When you copy the records that follow, please keep every word exactly as it is and leave out the pictures.

* [Records for this exercise]:

»»

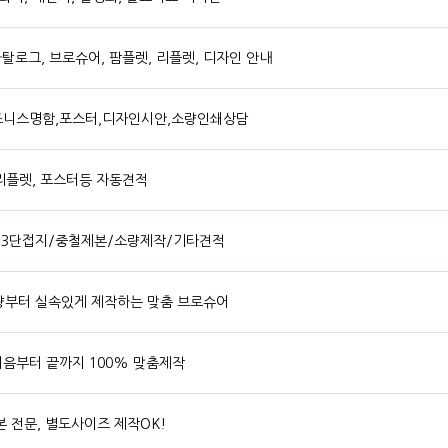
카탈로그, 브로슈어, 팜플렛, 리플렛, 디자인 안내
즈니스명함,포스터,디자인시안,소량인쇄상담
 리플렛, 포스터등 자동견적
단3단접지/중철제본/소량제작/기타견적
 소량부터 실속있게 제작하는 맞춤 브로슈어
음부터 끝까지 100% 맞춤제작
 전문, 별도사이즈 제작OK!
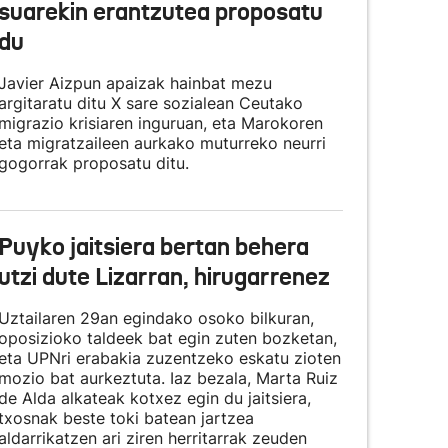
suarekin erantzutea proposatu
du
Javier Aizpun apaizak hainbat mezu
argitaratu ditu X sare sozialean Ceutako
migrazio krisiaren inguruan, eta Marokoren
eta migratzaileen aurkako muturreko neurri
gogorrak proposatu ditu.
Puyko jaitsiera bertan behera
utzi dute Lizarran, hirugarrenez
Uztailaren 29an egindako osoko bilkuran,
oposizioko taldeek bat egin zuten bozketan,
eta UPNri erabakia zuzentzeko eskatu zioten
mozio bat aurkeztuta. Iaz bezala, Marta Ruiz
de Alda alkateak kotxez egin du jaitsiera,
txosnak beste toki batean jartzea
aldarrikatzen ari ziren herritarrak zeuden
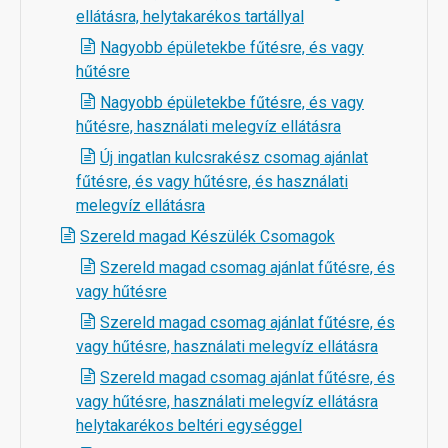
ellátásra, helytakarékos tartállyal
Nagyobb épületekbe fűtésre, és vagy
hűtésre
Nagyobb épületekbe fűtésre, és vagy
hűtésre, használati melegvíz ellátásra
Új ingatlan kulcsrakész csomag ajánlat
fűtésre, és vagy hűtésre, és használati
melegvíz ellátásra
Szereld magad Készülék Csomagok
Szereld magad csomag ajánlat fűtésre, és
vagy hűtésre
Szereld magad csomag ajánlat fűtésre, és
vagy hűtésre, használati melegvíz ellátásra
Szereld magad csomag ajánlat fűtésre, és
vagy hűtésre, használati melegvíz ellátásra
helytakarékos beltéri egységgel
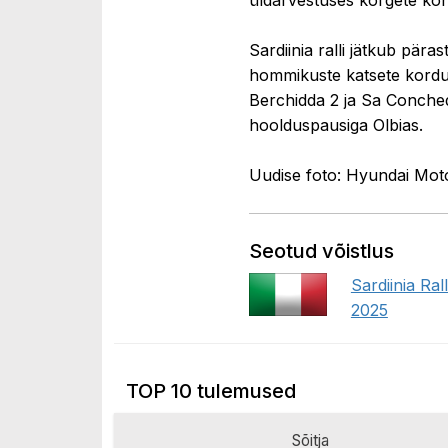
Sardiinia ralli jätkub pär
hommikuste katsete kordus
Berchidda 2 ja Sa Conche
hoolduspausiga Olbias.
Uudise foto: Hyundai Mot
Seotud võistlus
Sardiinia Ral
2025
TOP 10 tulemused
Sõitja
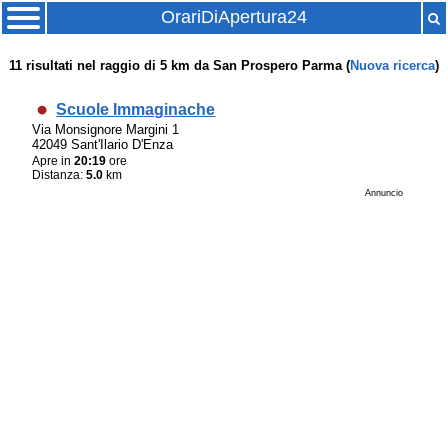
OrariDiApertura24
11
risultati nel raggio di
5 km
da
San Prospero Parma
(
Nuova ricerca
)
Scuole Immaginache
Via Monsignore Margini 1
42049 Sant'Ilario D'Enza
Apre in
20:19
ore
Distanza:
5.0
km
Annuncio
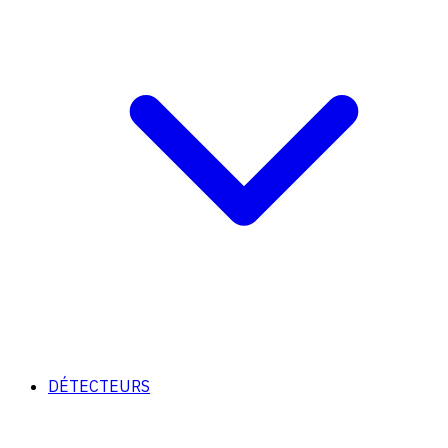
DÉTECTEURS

««

* [Answer to this problem]:
카탈로그, 브로슈어, 팜플렛, 리플렛, 디자인 안내
즈니스명함,포스터,디자인시안,소량인쇄상담
 리플렛, 포스터등 자동견적
단3단접지/중철제본/소량제작/기타견적
 소량부터 실속있게 제작하는 맞춤 브로슈어
음부터 끝까지 100% 맞춤제작
 전문, 별도사이즈 제작OK!
suarekin erantzutea proposatu
du
Javier Aizpun apaizak hainbat mezu
argitaratu ditu X sare sozialean Ceutako
migrazio krisiaren inguruan, eta Marokoren
eta migratzaileen aurkako muturreko neurri
gogorrak proposatu ditu.
Puyko jaitsiera bertan behera
utzi dute Lizarran, hirugarrenez
Uztailaren 29an egindako osoko bilkuran,
oposizioko taldeek bat egin zuten bozketan,
eta UPNri erabakia zuzentzeko eskatu zioten
mozio bat aurkeztuta. Iaz bezala, Marta Ruiz
de Alda alkateak kotxez egin du jaitsiera,
txosnak beste toki batean jartzea
aldarrikatzen ari ziren herritarrak zeuden
ellátásra, helytakarékos tartállyal
Nagyobb épületekbe fűtésre, és vagy
hűtésre
Nagyobb épületekbe fűtésre, és vagy
hűtésre, használati melegvíz ellátásra
Új ingatlan kulcsrakész csomag ajánlat
fűtésre, és vagy hűtésre, és használati
melegvíz ellátásra
Szereld magad Készülék Csomagok
Szereld magad csomag ajánlat fűtésre, és
vagy hűtésre
Szereld magad csomag ajánlat fűtésre, és
vagy hűtésre, használati melegvíz ellátásra
Szereld magad csomag ajánlat fűtésre, és
vagy hűtésre, használati melegvíz ellátásra
helytakarékos beltéri egységgel
Sardiinia ralli jätkub pär
hommikuste katsete kordus
Berchidda 2 ja Sa Conche
hoolduspausiga Olbias.
Uudise foto: Hyundai Mot
Seotud võistlus
Sardiinia Ral
2025
TOP 10 tulemused
Sõitja
OrariDiApertura24
11
risultati nel raggio di
5 km
da
San Prospero Parma
(
Nuova ricerca
)
Scuole Immaginache
Via Monsignore Margini 1
42049 Sant'Ilario D'Enza
Apre in
20:19
ore
Distanza:
5.0
km
Annuncio
DÉTECTEURS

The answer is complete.